Where the Live Vaccine Is Still Used

OPV remains a critical tool in countries where polio still circulates or where the risk of outbreaks is high. Afghanistan, Nigeria, India, Egypt, Bangladesh, Angola, and many other nations include OPV in their routine childhood vaccination schedules. Several practical reasons explain why. OPV is cheaper to produce and easier to administer (no needles, no trained injectors needed). Its ability to trigger intestinal immunity helps interrupt transmission in communities, and the weakened virus shed by vaccinated children can passively immunize others nearby.

Most high-income countries, including Australia, the U.K., and all of western Europe, have switched exclusively to IPV, following the same logic as the United States. Canada, Japan, and others made similar transitions once wild polio was no longer a domestic threat.
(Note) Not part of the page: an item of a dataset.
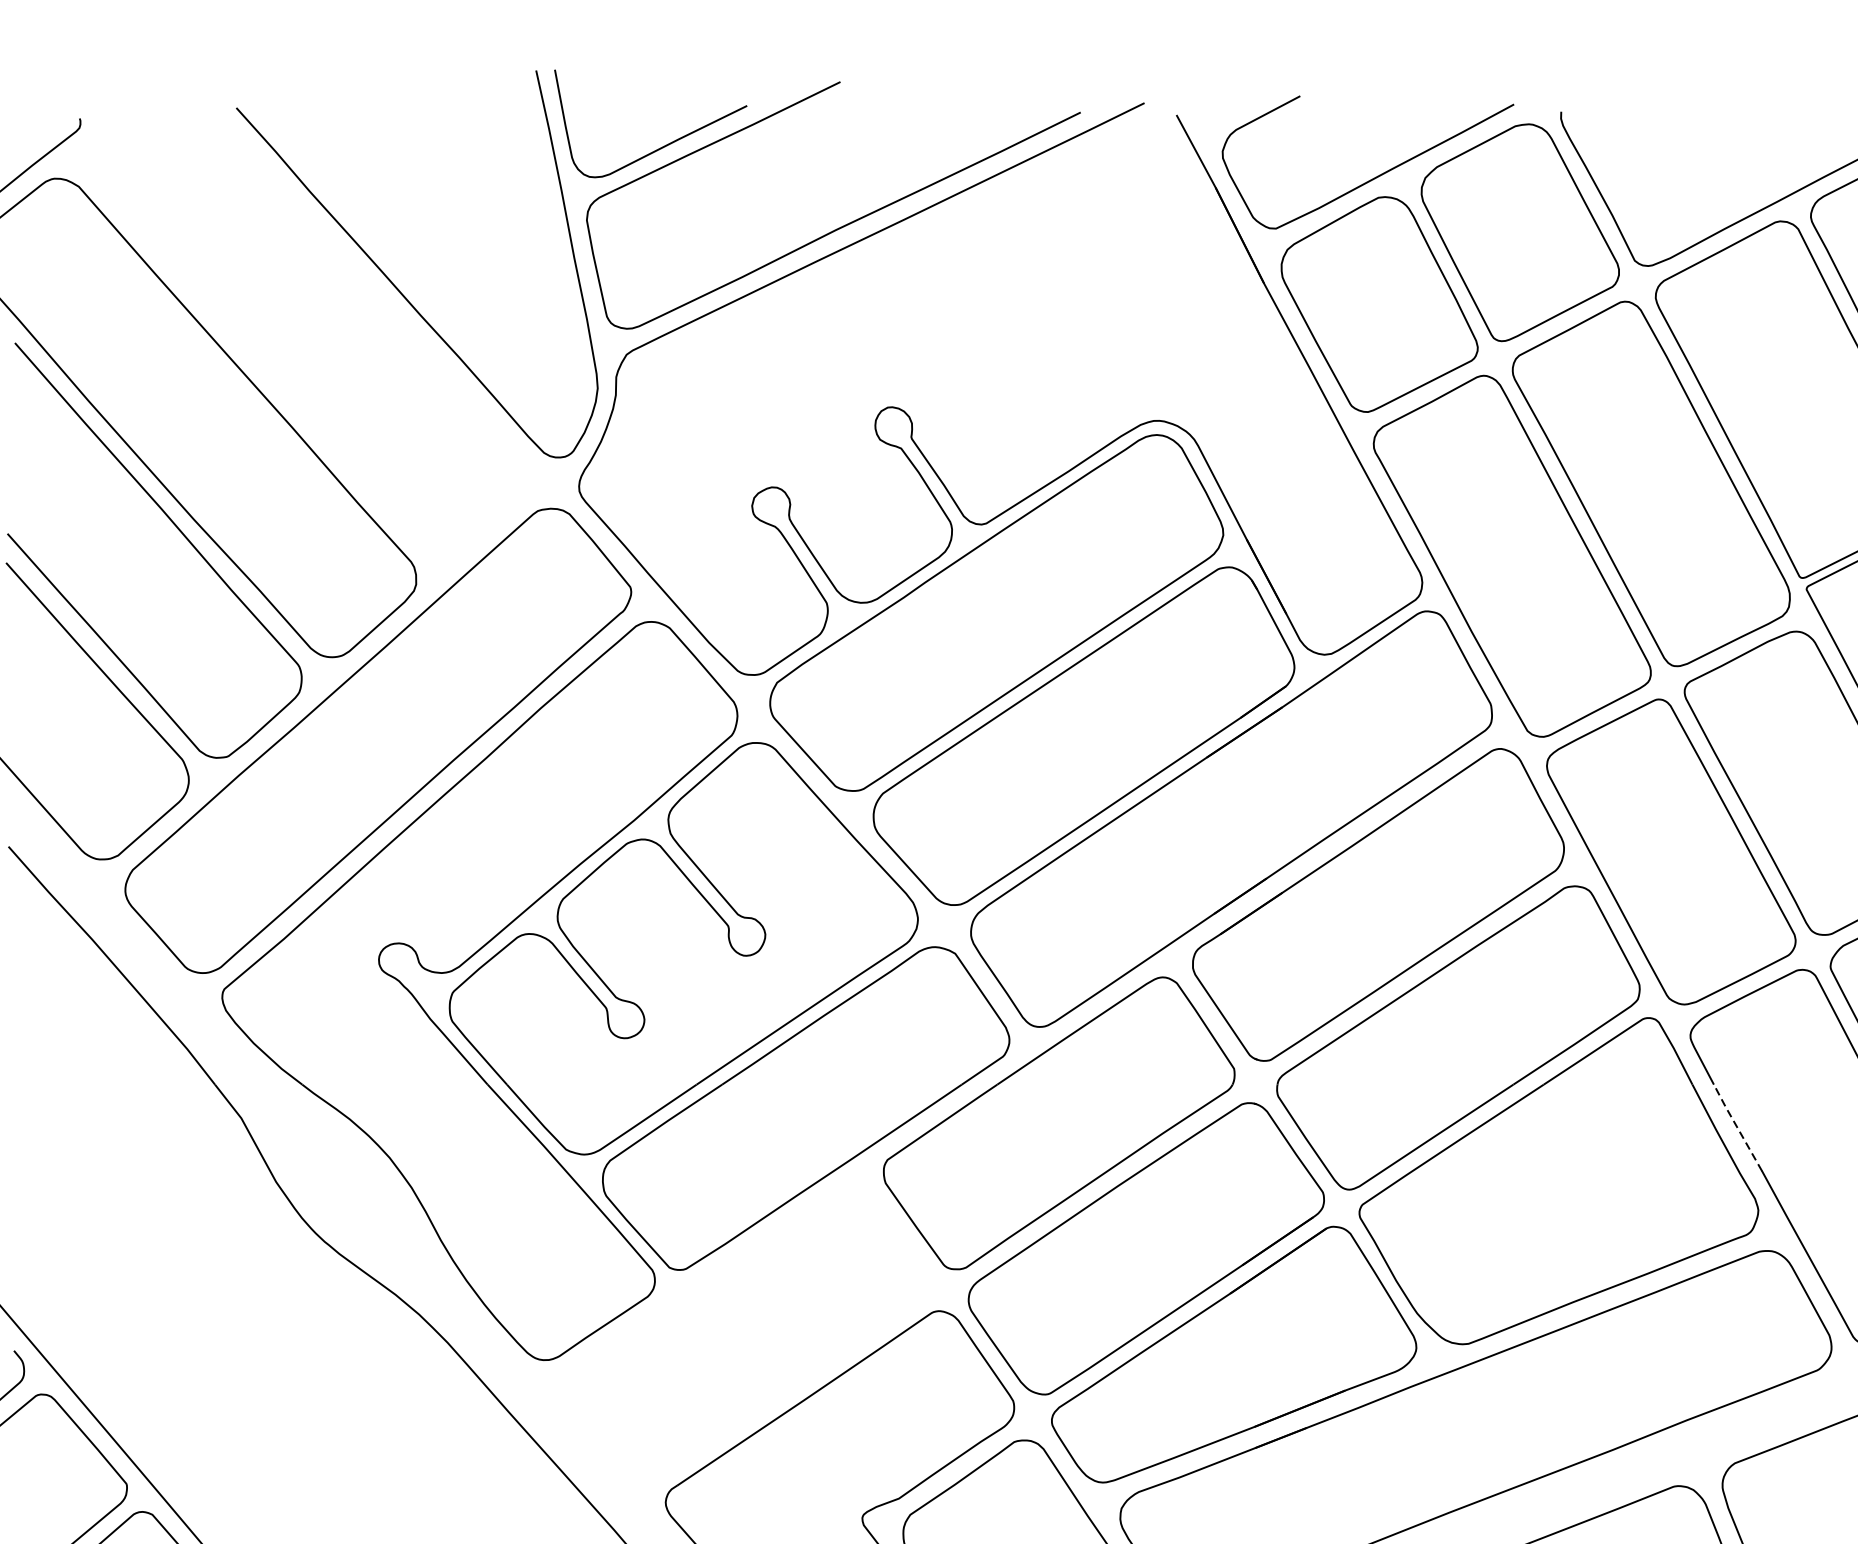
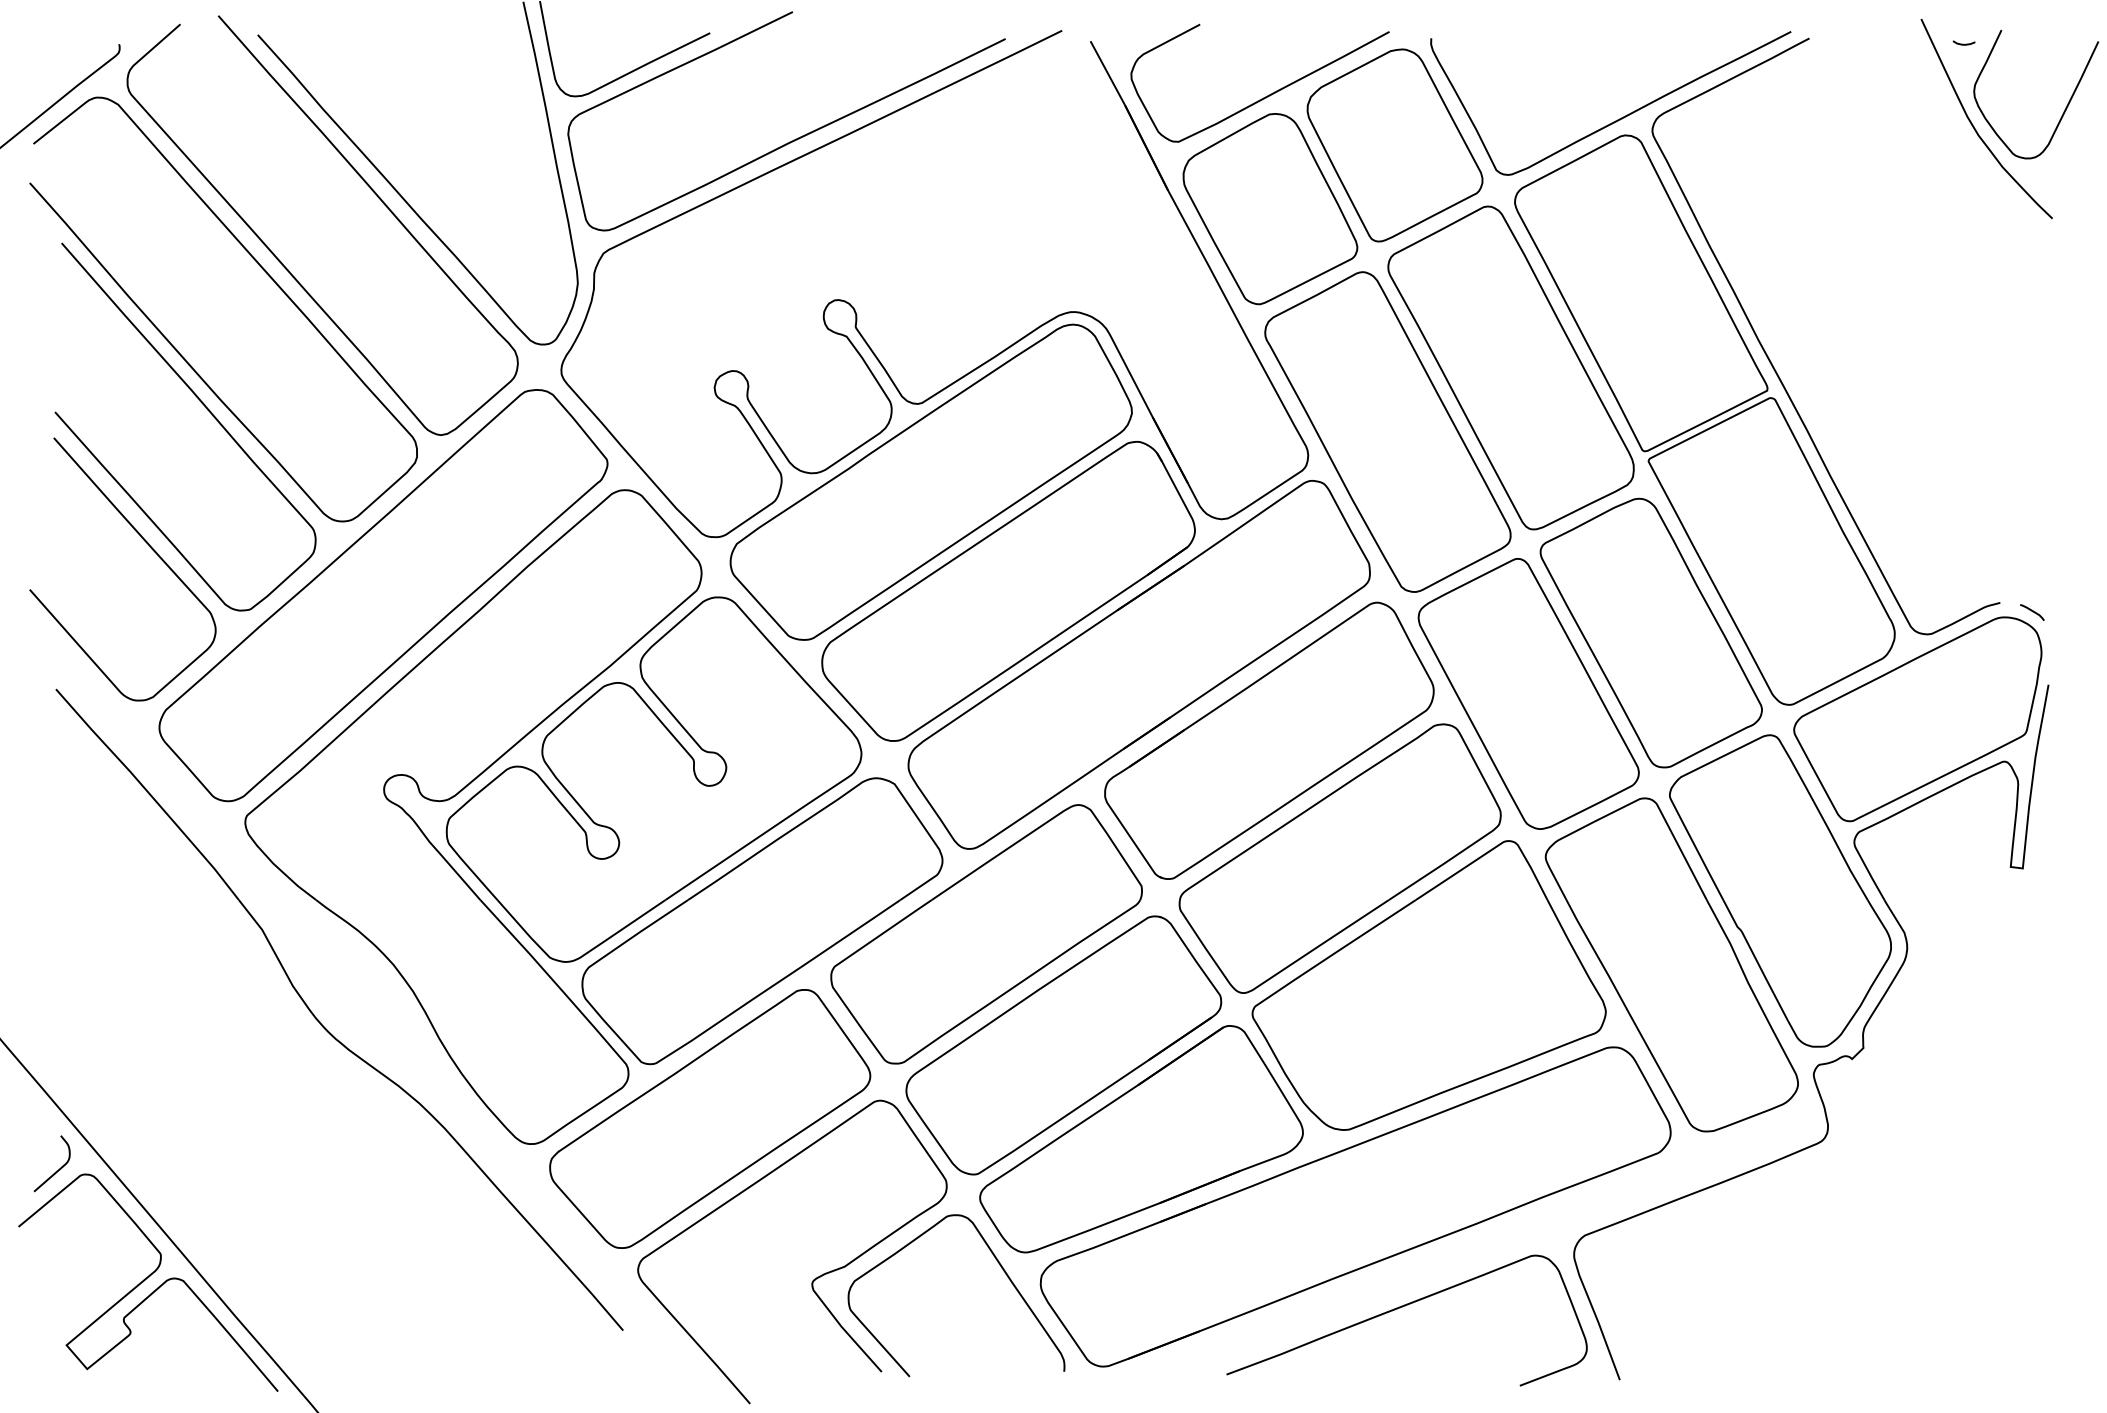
curve: (264, 364) -> (282, 262), added
line: (1737, 1126) -> (1587, 937), dashed -> solid
curve: (713, 1278) -> (680, 1071), added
The Risk of Vaccine-Derived Polio

The live vaccine’s biggest drawback is that the weakened virus can, over time, evolve back into a dangerous form. When a child receives OPV, the vaccine virus replicates in the gut and is excreted for a limited time. In well-vaccinated communities, this isn’t a problem. But in areas with low vaccination rates and poor sanitation, the excreted virus can circulate from person to person for months. Over 12 to 18 months of uninterrupted transmission, genetic changes can accumulate until the virus regains the ability to cause paralysis. This is called circulating vaccine-derived poliovirus (cVDPV).
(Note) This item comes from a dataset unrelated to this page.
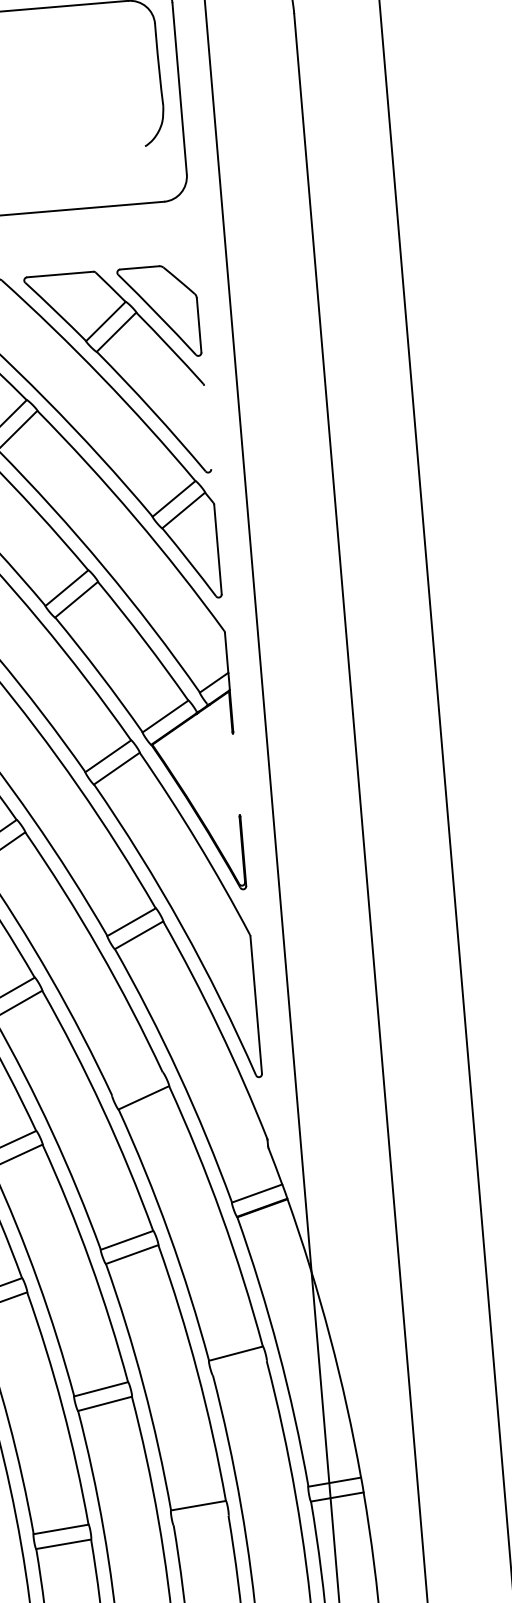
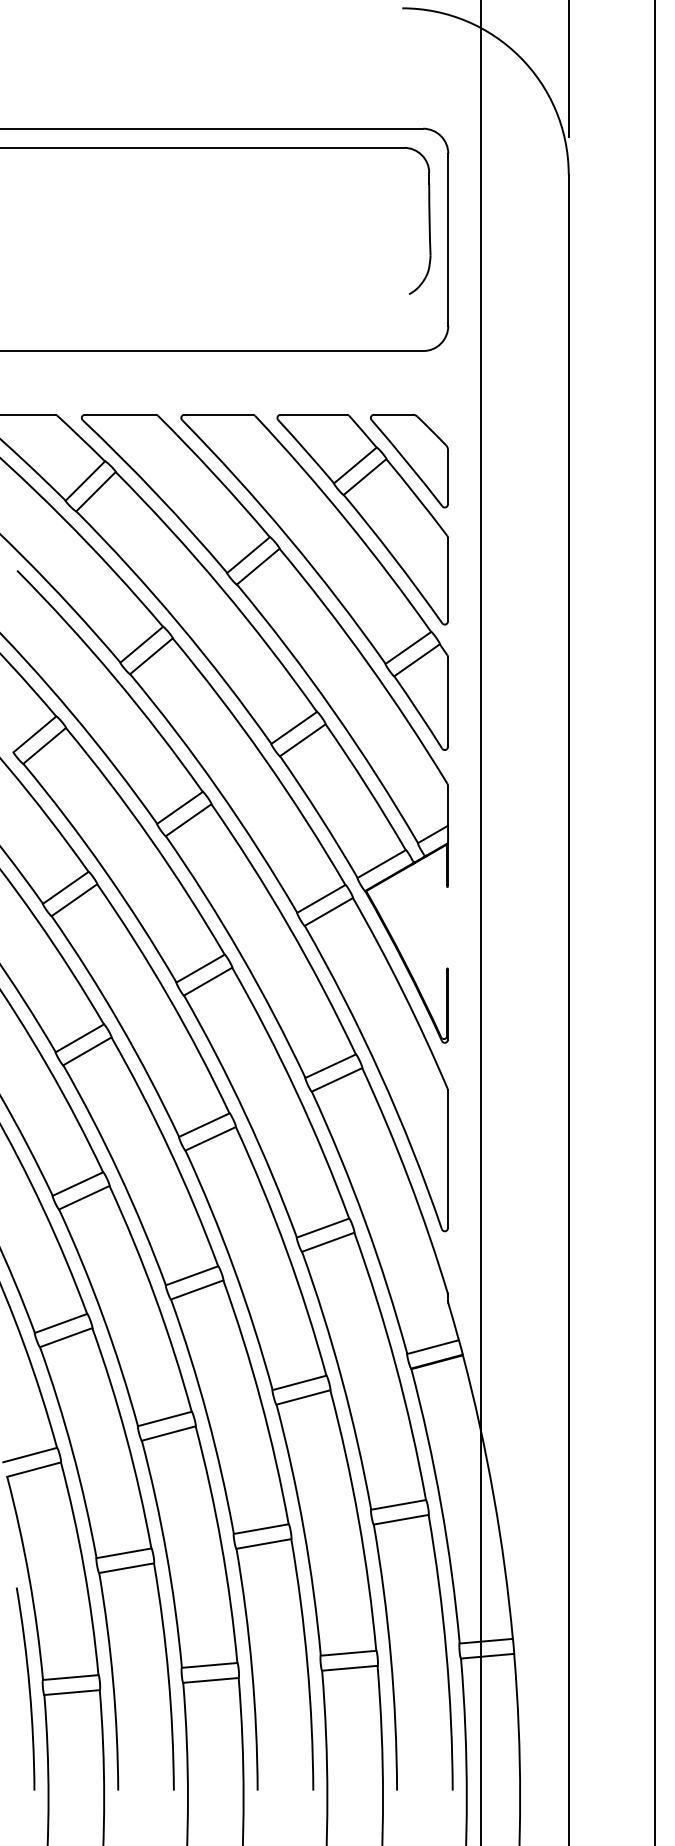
line: (207, 427) -> (447, 579), added
line: (136, 1083) -> (322, 1227), added
line: (239, 1368) -> (400, 1519), added
line: (200, 1519) -> (349, 1667), added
These outbreaks are rare but real. They tend to occur in exactly the places least equipped to handle them: communities with crowded conditions, inadequate sanitation, and gaps in immunization coverage. The virus can also recombine with related viruses in the gut, further increasing its ability to spread and cause disease.

A Newer, More Stable Live Vaccine

To address this problem, researchers developed a modified version of the oral vaccine called nOPV2 (novel oral polio vaccine type 2). It still contains a live, weakened virus and still works the same way, replicating in the gut and triggering intestinal immunity. The key difference is that its genetic code has been engineered to be more stable, making it significantly less likely to revert to a form that can cause paralysis. nOPV2 provides comparable protection to the older oral vaccine while reducing the risk of seeding new vaccine-derived outbreaks. It is now being used in outbreak response campaigns in multiple countries.

What This Means for You

If you or your child are being vaccinated in the United States, the polio vaccine you receive is not live. It is the inactivated, injectable form, and it carries no risk of causing polio. It is highly effective at preventing paralytic disease.
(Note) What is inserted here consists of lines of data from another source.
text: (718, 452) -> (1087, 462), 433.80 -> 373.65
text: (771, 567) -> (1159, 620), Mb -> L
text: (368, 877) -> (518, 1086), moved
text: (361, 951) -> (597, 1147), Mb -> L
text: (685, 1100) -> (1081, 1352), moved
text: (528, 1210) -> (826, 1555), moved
If you’re traveling to a country that uses OPV, or if your child was vaccinated abroad with oral drops, that was the live vaccine. For the vast majority of recipients it’s safe and effective, with the added benefit of strong intestinal immunity. The risk of vaccine-associated paralysis from OPV, while real, is on the order of 1 case per several million doses. For countries still fighting active polio transmission, that tradeoff remains worthwhile, especially as the newer, more genetically stable oral vaccines become widely available.